Friday, July 18, 2014

On Knowing Your Enemies

Facts that are not frankly faced have a habit of stabbing us in the back. – Sir Harold Bowden

Let's face the facts:

  1. The country is going to Hell.
  2. So is the world beyond our shores.
  3. The Left's divide et impera tactics have succeeded brilliantly.
  4. So has its use of the country’s educational and entertainment systems.
  5. Many persons in federal office are dedicated to nullifying the Constitution.
  6. That includes the great majority of those who stridently claim to be "on our side."

There's a civil war in progress. To evade that conclusion and its logical implications takes a degree of willful blindness akin to that required to maintain -- as a number of Japanese will tell you to this day -- that Japan defeated the U.S. in World War II.

What's less clear are the battle lines and what groups are on which side.


Before we proceed into the analytics most Liberty's Torch readers come here for, allow me to ask you a question: Which side are you on, Gentle Reader? Are you quite sure? For that matter, are you quite sure "your side" really exists, in a coherent and persistent sense?

I'd bet a dollar to a doughnut that you haven't asked yourself that question in a long time, if ever. You have a powerful sense for where you stand, even if you've never fully articulated it. Your moral conscience -- your sense for what's intrinsically right and intrinsically wrong -- is well developed and has served you faithfully over the years. Your positions on various issues flow from those things, so why imagine even for a moment that you wouldn't "know your side," or that you wouldn't be able to tell those who stand with you apart from those who stand against you?

Given task A: Summarize the post on knowing your enemies in two sentences.
Given task B: Continue the post on knowing your enemies from the point where it stops.

Source excerpt:

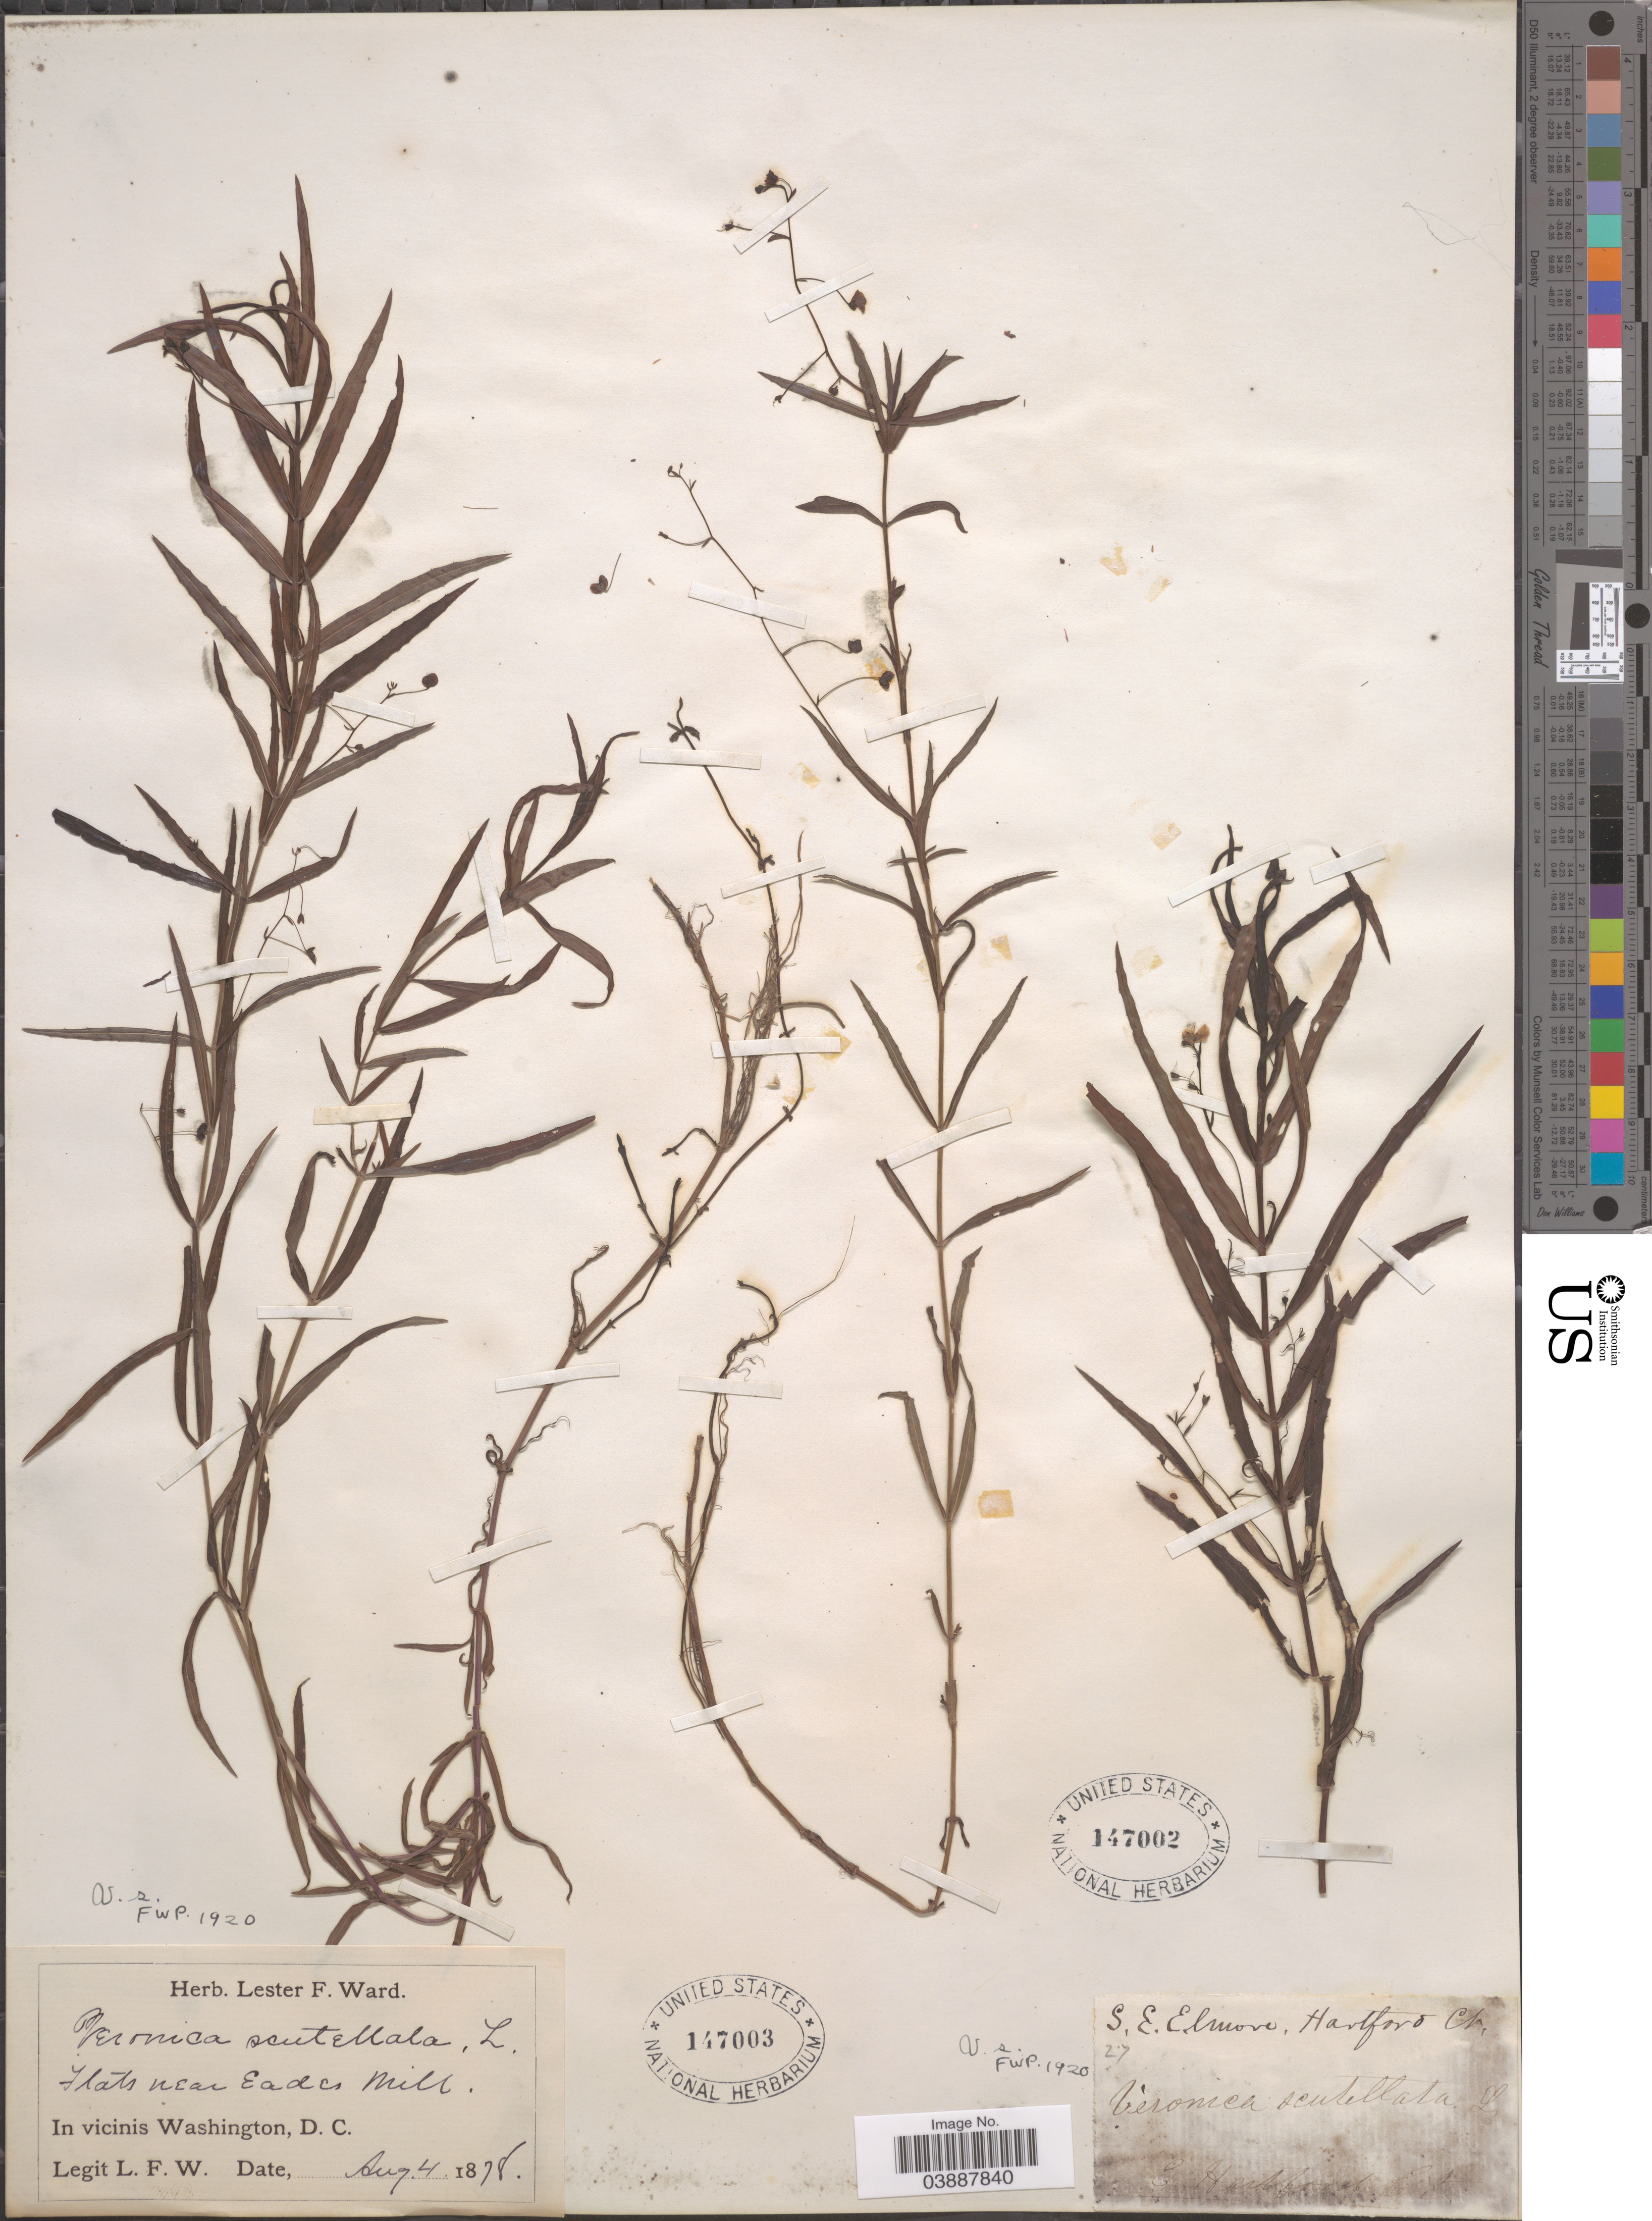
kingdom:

Result A: The post lists facts it says must be faced: the country and the world are going to Hell, the Left's divide et impera tactics and its use of the educational and entertainment systems have succeeded, and many federal officeholders, including most who claim to be "on our side," are dedicated to nullifying the Constitution. It declares that a civil war is in progress but says the battle lines are less clear, and it asks readers whether they are sure which side they are on and whether their side exists in a coherent and persistent sense.

Result B:
Perhaps you're right. Perhaps your political vision is as clear and accurate as your moral conscience. Trouble is, we keep putting the levers of power into the hands of our enemies. Given that the electorate has several times elected nominally conservative executive administrations and legislative majorities, and that poll after poll has declared Americans to be fundamentally conservative, that demands an explanation.

Since the New Deal, regardless of which party has held federal hegemony, the federal government has grown monotonically larger, more intrusive, and more expensive. Republican "wave" elections have made no difference. Neither did the much-hyped Reagan Administration, despite the desire of so many conservatives to believe otherwise.

Allow me a quote from a favorite novel:

    "What of this one, this Louis Wu?"
    "For us there has been much profitable cooperation with men. Naturally we choose at least one human. Louis Gridley Wu is a proven survival type, in his casual, reckless way."
    "Casual he is, and reckless. He challenged me to single combat."
    "Would you have accepted, had not Hroth been present? Would you have harmed him?"
    "To be sent home in disgrace, having caused a major interspecies incident? But that is not the point," the kzin insisted. "Is it?"
    "Perhaps it is. Louis is alive. You are now aware that you cannot dominate him through fear. Do you believe in results?"

[Larry Niven, Ringworld]

Well, do you, Gentle Reader?


David Limbaugh's column of today sidles up to the problem but refuses to confront it squarely:

I have long contended that the differences between tea party conservatives and the so-called establishment are far deeper than "tactics"; they also involve policy disagreements....

Let's say Republicans then win the presidency and retain control of Congress in 2016. Then what?

I would wager that many of my establishment friends will continue to advise restraint, urging us not to drastically roll back Obama's liberal policies, either because they'll be horrified about the next election or because they have really, in the end, lost their stomach for political battle and their taste for free market principles.

So far, so good, but wait: there's more!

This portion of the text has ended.